• [Problem statement] What you give back from the listing below should be an exact copy of the lines from the one with "input datain;" down to the one with "X85400000Y-120800000D03*", and it should contain no pictures.

• [Provided data]
^^^^
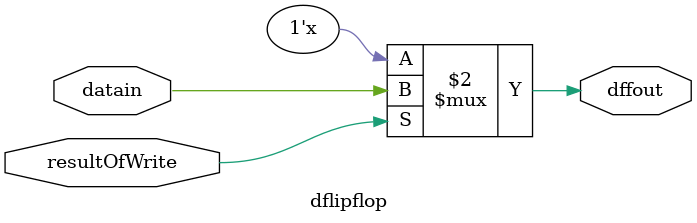
<source format=v>

module dflipflop(datain,resultOfWrite,dffout);
input datain;
input resultOfWrite;
output reg dffout;


always @ (*)
begin
 case (resultOfWrite)
		  1'b0: dffout=dffout;   
		  1'b1: dffout=datain;	
 endcase
end

endmodule
</source>
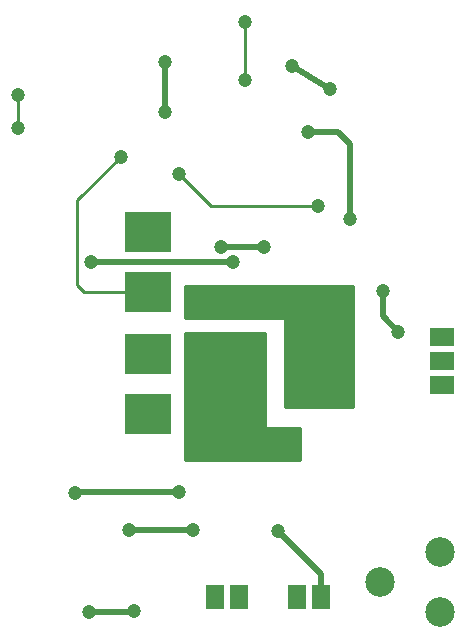
<source format=gbr>
G04 #@! TF.FileFunction,Copper,L2,Bot,Signal*
%FSLAX46Y46*%
G04 Gerber Fmt 4.6, Leading zero omitted, Abs format (unit mm)*
G04 Created by KiCad (PCBNEW 4.0.7) date Monday, January 25, 2021 'AMt' 11:59:33 AM*
%MOMM*%
%LPD*%
G01*
G04 APERTURE LIST*
%ADD10C,0.100000*%
%ADD11R,2.000000X1.500000*%
%ADD12R,1.500000X2.000000*%
%ADD13R,4.000000X3.500000*%
%ADD14C,2.500000*%
%ADD15C,1.200000*%
%ADD16C,0.250000*%
%ADD17C,0.500000*%
%ADD18C,0.254000*%
G04 APERTURE END LIST*
D10*
D11*
X111900000Y-108500000D03*
X111900000Y-106500000D03*
X111900000Y-104500000D03*
D12*
X92700000Y-126500000D03*
X94700000Y-126500000D03*
X99600000Y-126500000D03*
X101600000Y-126500000D03*
D13*
X87000000Y-100640000D03*
X87000000Y-95560000D03*
X87000000Y-110940000D03*
X87000000Y-105860000D03*
D14*
X111700000Y-122660000D03*
X111700000Y-127740000D03*
X106620000Y-125200000D03*
D15*
X84700000Y-89200000D03*
X80800000Y-117700000D03*
X89600000Y-117600000D03*
X104100000Y-94500000D03*
X100500000Y-87100000D03*
X95200000Y-82700000D03*
X95200000Y-77800000D03*
X108200000Y-104000000D03*
X106900000Y-100600000D03*
X85800000Y-127700000D03*
X82000000Y-127750000D03*
X88400000Y-81200000D03*
X88400000Y-85400000D03*
X93200000Y-96800000D03*
X96800000Y-96800000D03*
X90800000Y-120800000D03*
X85400000Y-120800000D03*
X76000000Y-84000000D03*
X76000000Y-86800000D03*
X94200000Y-98100000D03*
X82200000Y-98100000D03*
X102400000Y-83500000D03*
X99200000Y-81500000D03*
X101400000Y-93400000D03*
X89600000Y-90700000D03*
X98000000Y-120900000D03*
X95000000Y-106000000D03*
X93000000Y-107000000D03*
X95100000Y-100800000D03*
X95100000Y-102100000D03*
D16*
X81540000Y-100640000D02*
X81000000Y-100100000D01*
X81000000Y-100100000D02*
X81000000Y-92900000D01*
X81000000Y-92900000D02*
X84700000Y-89200000D01*
X87000000Y-100640000D02*
X81540000Y-100640000D01*
D17*
X80900000Y-117600000D02*
X89600000Y-117600000D01*
X80800000Y-117700000D02*
X80900000Y-117600000D01*
X89600000Y-117600000D02*
X89550000Y-117550000D01*
X103100000Y-87100000D02*
X100500000Y-87100000D01*
X104100000Y-88100000D02*
X103100000Y-87100000D01*
X104100000Y-88100000D02*
X104100000Y-94500000D01*
D16*
X95200000Y-77800000D02*
X95200000Y-82700000D01*
D17*
X108200000Y-104000000D02*
X106900000Y-102700000D01*
X106900000Y-102700000D02*
X106900000Y-100600000D01*
X82000000Y-127750000D02*
X85750000Y-127750000D01*
X85750000Y-127750000D02*
X85800000Y-127700000D01*
X88400000Y-85400000D02*
X88400000Y-81200000D01*
X96800000Y-96800000D02*
X93200000Y-96800000D01*
X85400000Y-120800000D02*
X90800000Y-120800000D01*
D16*
X76000000Y-84000000D02*
X76000000Y-86800000D01*
D17*
X93600000Y-98100000D02*
X94200000Y-98100000D01*
X93600000Y-98100000D02*
X82200000Y-98100000D01*
X99200000Y-81500000D02*
X102400000Y-83500000D01*
D16*
X92300000Y-93400000D02*
X101400000Y-93400000D01*
X89600000Y-90700000D02*
X92300000Y-93400000D01*
D17*
X101600000Y-126500000D02*
X101600000Y-124500000D01*
X101600000Y-124500000D02*
X98000000Y-120900000D01*
D18*
G36*
X104373000Y-110373000D02*
X98627000Y-110373000D01*
X98627000Y-103000000D01*
X98616994Y-102950590D01*
X98588553Y-102908965D01*
X98546159Y-102881685D01*
X98500000Y-102873000D01*
X90127000Y-102873000D01*
X90127000Y-100127000D01*
X104373000Y-100127000D01*
X104373000Y-110373000D01*
X104373000Y-110373000D01*
G37*
X104373000Y-110373000D02*
X98627000Y-110373000D01*
X98627000Y-103000000D01*
X98616994Y-102950590D01*
X98588553Y-102908965D01*
X98546159Y-102881685D01*
X98500000Y-102873000D01*
X90127000Y-102873000D01*
X90127000Y-100127000D01*
X104373000Y-100127000D01*
X104373000Y-110373000D01*
G36*
X96873000Y-112000000D02*
X96883006Y-112049410D01*
X96911447Y-112091035D01*
X96953841Y-112118315D01*
X97000000Y-112127000D01*
X99873000Y-112127000D01*
X99873000Y-114873000D01*
X90127000Y-114873000D01*
X90127000Y-104127000D01*
X96873000Y-104127000D01*
X96873000Y-112000000D01*
X96873000Y-112000000D01*
G37*
X96873000Y-112000000D02*
X96883006Y-112049410D01*
X96911447Y-112091035D01*
X96953841Y-112118315D01*
X97000000Y-112127000D01*
X99873000Y-112127000D01*
X99873000Y-114873000D01*
X90127000Y-114873000D01*
X90127000Y-104127000D01*
X96873000Y-104127000D01*
X96873000Y-112000000D01*
M02*

</source>
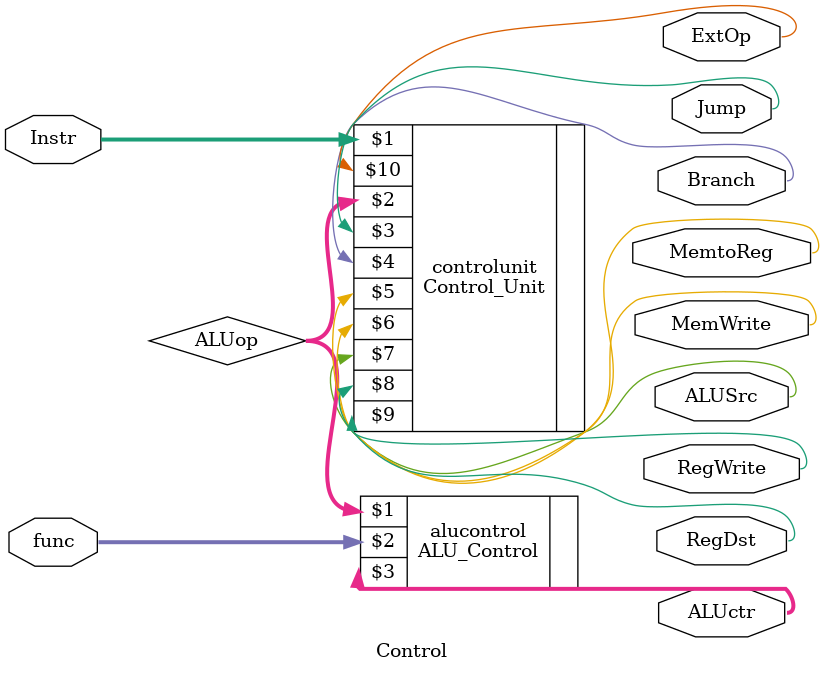
<source format=v>
`timescale 1ns / 1ps


module Control(
    input   [31:26]Instr,
    input   [5:0]func,
    output  Jump,
    output  Branch,
    output  MemtoReg,
    output  MemWrite,
    output  ALUSrc,
    output  RegWrite,
    output  RegDst,
    output  [2:0]ALUctr,
    output  ExtOp
    );
    wire [2:0]ALUop;
    
    Control_Unit controlunit(Instr,ALUop,Jump,Branch,MemtoReg,MemWrite,ALUSrc,RegWrite,RegDst,ExtOp);
    ALU_Control alucontrol(ALUop,func,ALUctr);
endmodule

</source>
^^^^
• [Answer space]
input datain;
input resultOfWrite;
output reg dffout;


always @ (*)
begin
 case (resultOfWrite)
		  1'b0: dffout=dffout;   
		  1'b1: dffout=datain;	
 endcase
end

endmodule
</source>
<source format=gbr>
G04 #@! TF.FileFunction,Copper,L2,Bot,Signal*
%FSLAX46Y46*%
G04 Gerber Fmt 4.6, Leading zero omitted, Abs format (unit mm)*
G04 Created by KiCad (PCBNEW 4.0.7) date Monday, January 25, 2021 'AMt' 11:59:33 AM*
%MOMM*%
%LPD*%
G01*
G04 APERTURE LIST*
%ADD10C,0.100000*%
%ADD11R,2.000000X1.500000*%
%ADD12R,1.500000X2.000000*%
%ADD13R,4.000000X3.500000*%
%ADD14C,2.500000*%
%ADD15C,1.200000*%
%ADD16C,0.250000*%
%ADD17C,0.500000*%
%ADD18C,0.254000*%
G04 APERTURE END LIST*
D10*
D11*
X111900000Y-108500000D03*
X111900000Y-106500000D03*
X111900000Y-104500000D03*
D12*
X92700000Y-126500000D03*
X94700000Y-126500000D03*
X99600000Y-126500000D03*
X101600000Y-126500000D03*
D13*
X87000000Y-100640000D03*
X87000000Y-95560000D03*
X87000000Y-110940000D03*
X87000000Y-105860000D03*
D14*
X111700000Y-122660000D03*
X111700000Y-127740000D03*
X106620000Y-125200000D03*
D15*
X84700000Y-89200000D03*
X80800000Y-117700000D03*
X89600000Y-117600000D03*
X104100000Y-94500000D03*
X100500000Y-87100000D03*
X95200000Y-82700000D03*
X95200000Y-77800000D03*
X108200000Y-104000000D03*
X106900000Y-100600000D03*
X85800000Y-127700000D03*
X82000000Y-127750000D03*
X88400000Y-81200000D03*
X88400000Y-85400000D03*
X93200000Y-96800000D03*
X96800000Y-96800000D03*
X90800000Y-120800000D03*
X85400000Y-120800000D03*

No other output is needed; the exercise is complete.